The move is being seen as an effort to restore investor confidence following growing fears over governance issues. The action was taken by SEC head Arunma Oteh who took office at the beginning of 2010 promising tougher regulation. The SEC has named ex-Deloitte executive Emmanuel Ikazoboh as its new chief.
The former chief executive of Deloitte in West and Central Africa will now be responsible for managing sub-Saharan Africa’s second-biggest stock exchange for a caretaker period.
The SEC sacked Ms Okereke-Onyuike and suspended the stock exchange’s president, Nigerian businessman Aliko Dangote.
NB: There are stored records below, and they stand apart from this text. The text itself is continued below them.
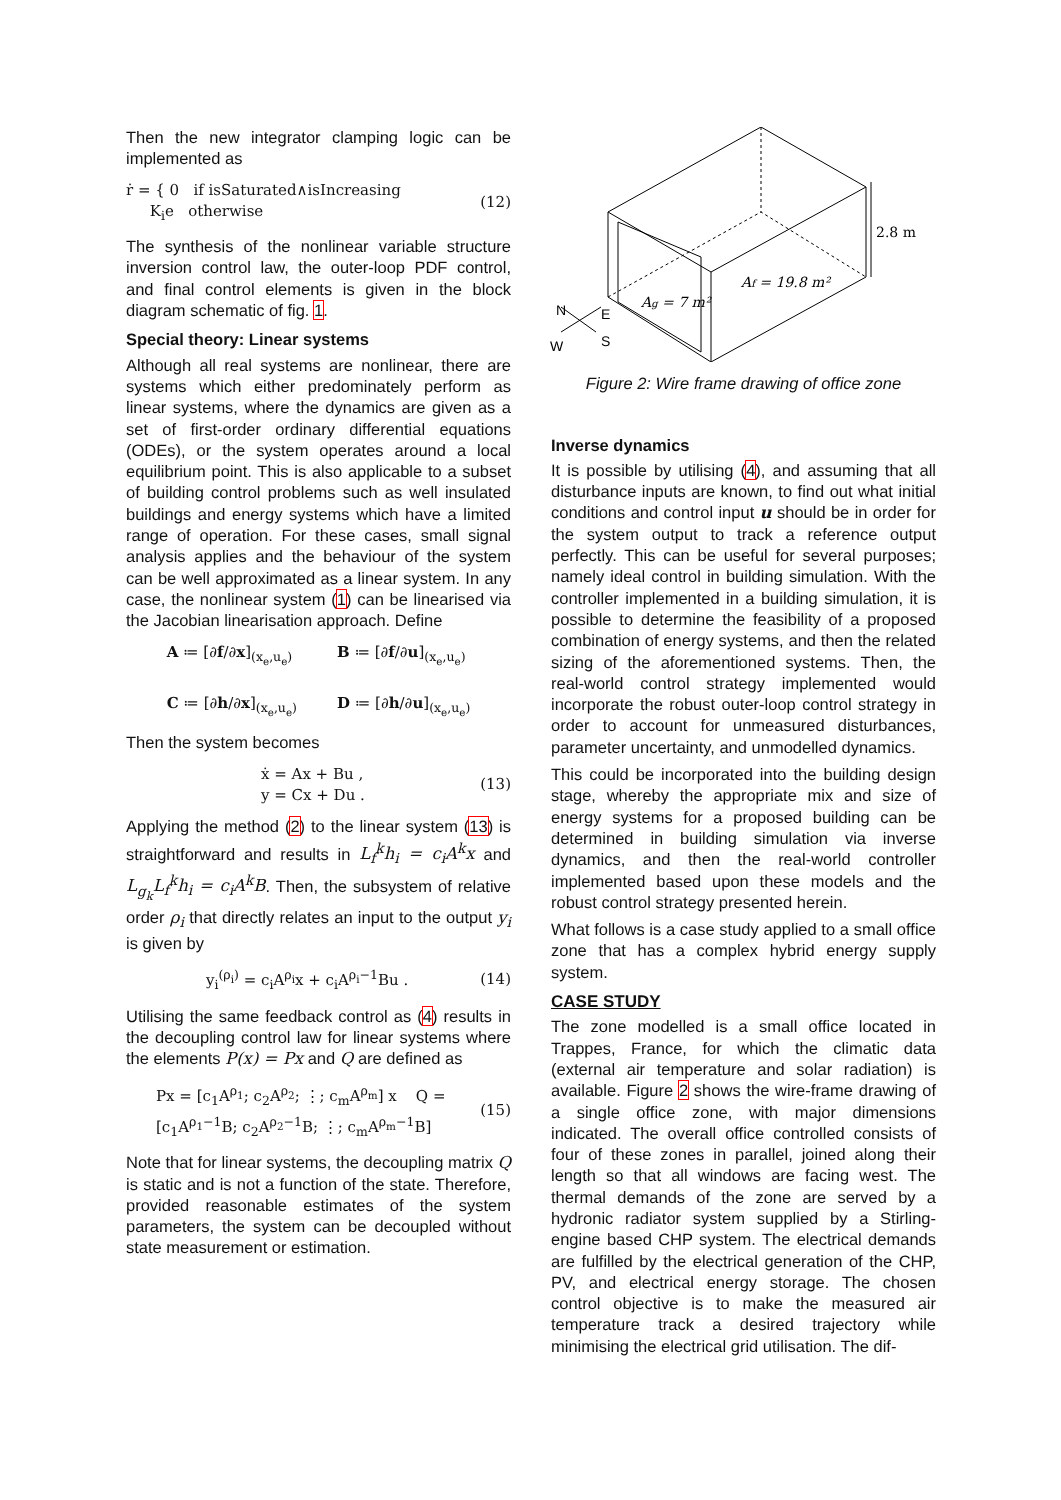Then the new integrator clamping logic can be implemented as
ṙ = { 0 if isSaturated∧isIncreasing
K<sub>i</sub>e otherwise (12)
The synthesis of the nonlinear variable structure inversion control law, the outer-loop PDF control, and final control elements is given in the block diagram schematic of fig. 1.
Special theory: Linear systems
Although all real systems are nonlinear, there are systems which either predominately perform as linear systems, where the dynamics are given as a set of first-order ordinary differential equations (ODEs), or the system operates around a local equilibrium point. This is also applicable to a subset of building control problems such as well insulated buildings and energy systems which have a limited range of operation. For these cases, small signal analysis applies and the behaviour of the system can be well approximated as a linear system. In any case, the nonlinear system (1) can be linearised via the Jacobian linearisation approach. Define
A ≔ [∂f/∂x]<sub>(x<sub>e</sub>,u<sub>e</sub>)</sub>
C ≔ [∂h/∂x]<sub>(x<sub>e</sub>,u<sub>e</sub>)</sub> B ≔ [∂f/∂u]<sub>(x<sub>e</sub>,u<sub>e</sub>)</sub>
D ≔ [∂h/∂u]<sub>(x<sub>e</sub>,u<sub>e</sub>)</sub>
Then the system becomes
ẋ = Ax + Bu ,
y = Cx + Du . (13)
Applying the method (2) to the linear system (13) is straightforward and results in L<sub>f</sub><sup>k</sup>h<sub>i</sub> = c<sub>i</sub>A<sup>k</sup>x and L<sub>g<sub>k</sub></sub>L<sub>f</sub><sup>k</sup>h<sub>i</sub> = c<sub>i</sub>A<sup>k</sup>B. Then, the subsystem of relative order ρ<sub>i</sub> that directly relates an input to the output y<sub>i</sub> is given by
y<sub>i</sub><sup>(ρ<sub>i</sub>)</sup> = c<sub>i</sub>A<sup>ρ<sub>i</sub></sup>x + c<sub>i</sub>A<sup>ρ<sub>i</sub>−1</sup>Bu . (14)
Utilising the same feedback control as (4) results in the decoupling control law for linear systems where the elements P(x) = Px and Q are defined as
Px = [c<sub>1</sub>A<sup>ρ<sub>1</sub></sup>; c<sub>2</sub>A<sup>ρ<sub>2</sub></sup>; ⋮; c<sub>m</sub>A<sup>ρ<sub>m</sub></sup>] x Q = [c<sub>1</sub>A<sup>ρ<sub>1</sub>−1</sup>B; c<sub>2</sub>A<sup>ρ<sub>2</sub>−1</sup>B; ⋮; c<sub>m</sub>A<sup>ρ<sub>m</sub>−1</sup>B] (15)
Note that for linear systems, the decoupling matrix Q is static and is not a function of the state. Therefore, provided reasonable estimates of the system parameters, the system can be decoupled without state measurement or estimation.
2.8 m
Af = 19.8 m²
Ag = 7 m²
N
E
W
S
Figure 2: Wire frame drawing of office zone
Inverse dynamics
It is possible by utilising (4), and assuming that all disturbance inputs are known, to find out what initial conditions and control input u should be in order for the system output to track a reference output perfectly. This can be useful for several purposes; namely ideal control in building simulation. With the controller implemented in a building simulation, it is possible to determine the feasibility of a proposed combination of energy systems, and then the related sizing of the aforementioned systems. Then, the real-world control strategy implemented would incorporate the robust outer-loop control strategy in order to account for unmeasured disturbances, parameter uncertainty, and unmodelled dynamics.
This could be incorporated into the building design stage, whereby the appropriate mix and size of energy systems for a proposed building can be determined in building simulation via inverse dynamics, and then the real-world controller implemented based upon these models and the robust control strategy presented herein.
What follows is a case study applied to a small office zone that has a complex hybrid energy supply system.
CASE STUDY
The zone modelled is a small office located in Trappes, France, for which the climatic data (external air temperature and solar radiation) is available. Figure 2 shows the wire-frame drawing of a single office zone, with major dimensions indicated. The overall office controlled consists of four of these zones in parallel, joined along their length so that all windows are facing west. The thermal demands of the zone are served by a hydronic radiator system supplied by a Stirling-engine based CHP system. The electrical demands are fulfilled by the electrical generation of the CHP, PV, and electrical energy storage. The chosen control objective is to make the measured air temperature track a desired trajectory while minimising the electrical grid utilisation. The dif-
Brokers arriving for work on Thursday were met by armed police who were there to ensure there was no challenge to the SEC directive.
“This strong move by the SEC to get a grip of the situation and try to resolve the leadership crisis can only improve investor confidence, especially if the proposed interim administrator organises elections in a timely manner,” said Kayode Akindele, a director at financial advisory firm Greengate Strategic Partners.
Last month financial regulator Arunma Oteh said she would bring 260 organizations and individuals to a special tribunal over alleged abuses in the country’s stock markets.
Nigeria’s banking crisis last year exposed widespread abuses in the capital markets. As Nigeria’s banks came close to collapse, it became clear that lax regulation and inadequate surveillance of stockbrokers was a major problem.